I started working at the Usher Hall in August 1994. The Edinburgh International Festival requested that I tune the pianos that year and I have been the hall’s regular technician since then.
How often do you visit the Usher Hall?
I visit the hall every time the pianos are required, often tuning before rehearsals and sometimes checking the piano again before performance. Sometimes I pop in during the day if I’m nearby, for social reasons. I do not attend many concerts purely to protect my hearing from loud noise (including applause!) as it can irritate my tinnitus.
What do you enjoy most about carrying out piano tuning at the Hall?
I enjoy working on the three amazing Steinway Model D Concert Grand pianos. They are in absolutely top condition because they are so well looked after and serviced yearly. I also have some very good friends working in the hall, from technical staff, to office staff, to attendants (cleaning staff.)

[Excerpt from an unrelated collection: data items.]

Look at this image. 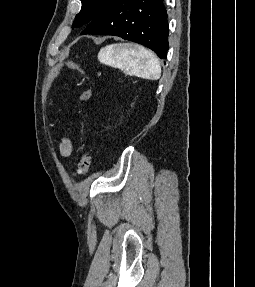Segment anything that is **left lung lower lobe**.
<instances>
[{
	"label": "left lung lower lobe",
	"mask_w": 255,
	"mask_h": 287,
	"mask_svg": "<svg viewBox=\"0 0 255 287\" xmlns=\"http://www.w3.org/2000/svg\"><path fill=\"white\" fill-rule=\"evenodd\" d=\"M164 0H112L81 34L114 35L143 44L166 59L168 21Z\"/></svg>",
	"instance_id": "1"
}]
</instances>
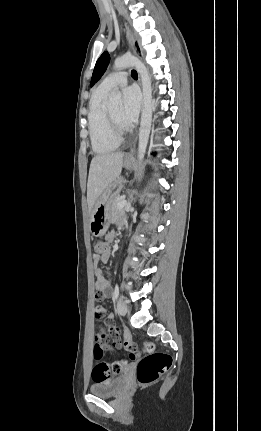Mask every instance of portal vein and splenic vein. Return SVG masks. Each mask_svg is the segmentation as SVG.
<instances>
[{
	"label": "portal vein and splenic vein",
	"mask_w": 261,
	"mask_h": 431,
	"mask_svg": "<svg viewBox=\"0 0 261 431\" xmlns=\"http://www.w3.org/2000/svg\"><path fill=\"white\" fill-rule=\"evenodd\" d=\"M125 204H126V200L123 199L118 203V207L123 208L125 206Z\"/></svg>",
	"instance_id": "1"
}]
</instances>
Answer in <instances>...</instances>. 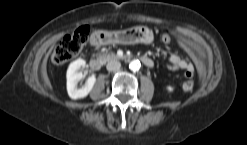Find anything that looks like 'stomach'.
<instances>
[{"label": "stomach", "instance_id": "1", "mask_svg": "<svg viewBox=\"0 0 247 145\" xmlns=\"http://www.w3.org/2000/svg\"><path fill=\"white\" fill-rule=\"evenodd\" d=\"M105 36V44H150L153 41V32L145 26H136L121 31L101 32Z\"/></svg>", "mask_w": 247, "mask_h": 145}]
</instances>
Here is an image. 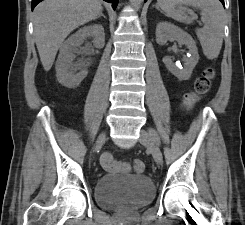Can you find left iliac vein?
Returning a JSON list of instances; mask_svg holds the SVG:
<instances>
[{"label":"left iliac vein","mask_w":245,"mask_h":225,"mask_svg":"<svg viewBox=\"0 0 245 225\" xmlns=\"http://www.w3.org/2000/svg\"><path fill=\"white\" fill-rule=\"evenodd\" d=\"M139 141L151 151L155 162L160 164L162 162V153L159 147L155 144L153 135L145 130H141Z\"/></svg>","instance_id":"obj_1"}]
</instances>
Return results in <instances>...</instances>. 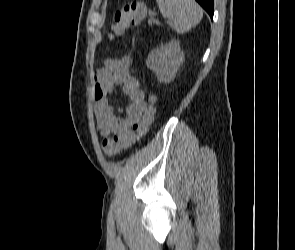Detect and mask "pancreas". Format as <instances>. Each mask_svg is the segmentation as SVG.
Here are the masks:
<instances>
[{
	"label": "pancreas",
	"instance_id": "pancreas-1",
	"mask_svg": "<svg viewBox=\"0 0 295 250\" xmlns=\"http://www.w3.org/2000/svg\"><path fill=\"white\" fill-rule=\"evenodd\" d=\"M149 16H150V18L148 20L149 25H152L153 23H157V21L154 19V13L153 12L149 11Z\"/></svg>",
	"mask_w": 295,
	"mask_h": 250
}]
</instances>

Do you think there is anything unique or special about the Usher Hall?
The Usher Hall is very special. The acoustics are world class, the architecture is beautiful, the front of house decor is so tasteful and the staff throughout are professional and helpful.

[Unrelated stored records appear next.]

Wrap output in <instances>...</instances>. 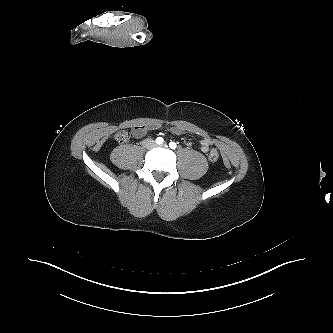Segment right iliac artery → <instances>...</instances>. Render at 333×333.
<instances>
[{
  "instance_id": "1",
  "label": "right iliac artery",
  "mask_w": 333,
  "mask_h": 333,
  "mask_svg": "<svg viewBox=\"0 0 333 333\" xmlns=\"http://www.w3.org/2000/svg\"><path fill=\"white\" fill-rule=\"evenodd\" d=\"M163 142H164V140H163L162 137H157V138H156V143H157V144L160 145V144H162Z\"/></svg>"
}]
</instances>
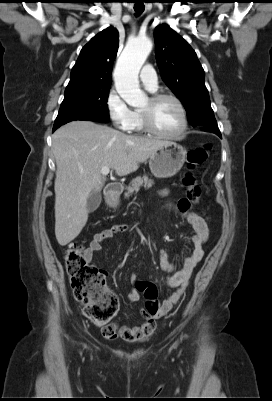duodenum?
<instances>
[{"mask_svg":"<svg viewBox=\"0 0 272 401\" xmlns=\"http://www.w3.org/2000/svg\"><path fill=\"white\" fill-rule=\"evenodd\" d=\"M122 192V185L110 184L106 188V199L110 205L115 203V200L120 196Z\"/></svg>","mask_w":272,"mask_h":401,"instance_id":"1","label":"duodenum"}]
</instances>
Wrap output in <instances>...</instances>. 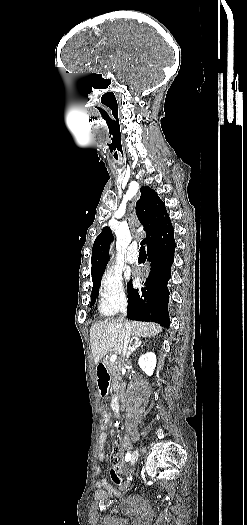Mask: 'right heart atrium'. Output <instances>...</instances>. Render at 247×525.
I'll list each match as a JSON object with an SVG mask.
<instances>
[{
  "mask_svg": "<svg viewBox=\"0 0 247 525\" xmlns=\"http://www.w3.org/2000/svg\"><path fill=\"white\" fill-rule=\"evenodd\" d=\"M126 303L122 275L114 266H108L99 282L98 310L102 315L110 316L120 313Z\"/></svg>",
  "mask_w": 247,
  "mask_h": 525,
  "instance_id": "1",
  "label": "right heart atrium"
}]
</instances>
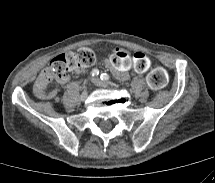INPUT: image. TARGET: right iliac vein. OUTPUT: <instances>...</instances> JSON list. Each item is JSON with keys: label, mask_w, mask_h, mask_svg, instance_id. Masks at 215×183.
<instances>
[{"label": "right iliac vein", "mask_w": 215, "mask_h": 183, "mask_svg": "<svg viewBox=\"0 0 215 183\" xmlns=\"http://www.w3.org/2000/svg\"><path fill=\"white\" fill-rule=\"evenodd\" d=\"M87 96H88V91L86 89H84L80 98L82 101H85L87 99Z\"/></svg>", "instance_id": "63e3f726"}]
</instances>
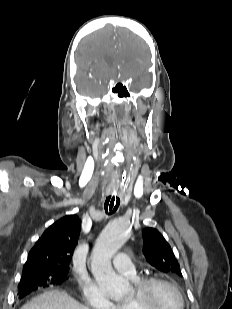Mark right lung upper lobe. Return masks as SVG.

Have you had any personal interactions with any famous faces since working there?
I have had the privilege of working with many world famous artists over the years including Alfred Brendel, Marta Argerich, Christian Zimmerman, Jean-Yves Thibaudet… sometimes working with them on any fine adjustments they may like to the mechanism or tone of the instruments.
What motivates you to carry on at the Usher Hall?
My motivation to carry on working for the Usher Hall is working on the pianos, trying to do the best job and also seeing friends when there.
Are there any other interesting anecdotes or stories from your time at the Hall?
Working with Alfred Brendel always included tuning and then possibly an hour or two working on the tone of the piano with Alfred directing the adjustments. One time I thought I would try to save him some time so tuned and toned the piano for his arrival. He tried the piano, frowned, looked at me and said “Every black note is different!” Sheepishly I replied “My chromatic scale may not be as even as yours.” In running up and down the keys I was accentuating the black keys more than the white. He did see the funny side thankfully.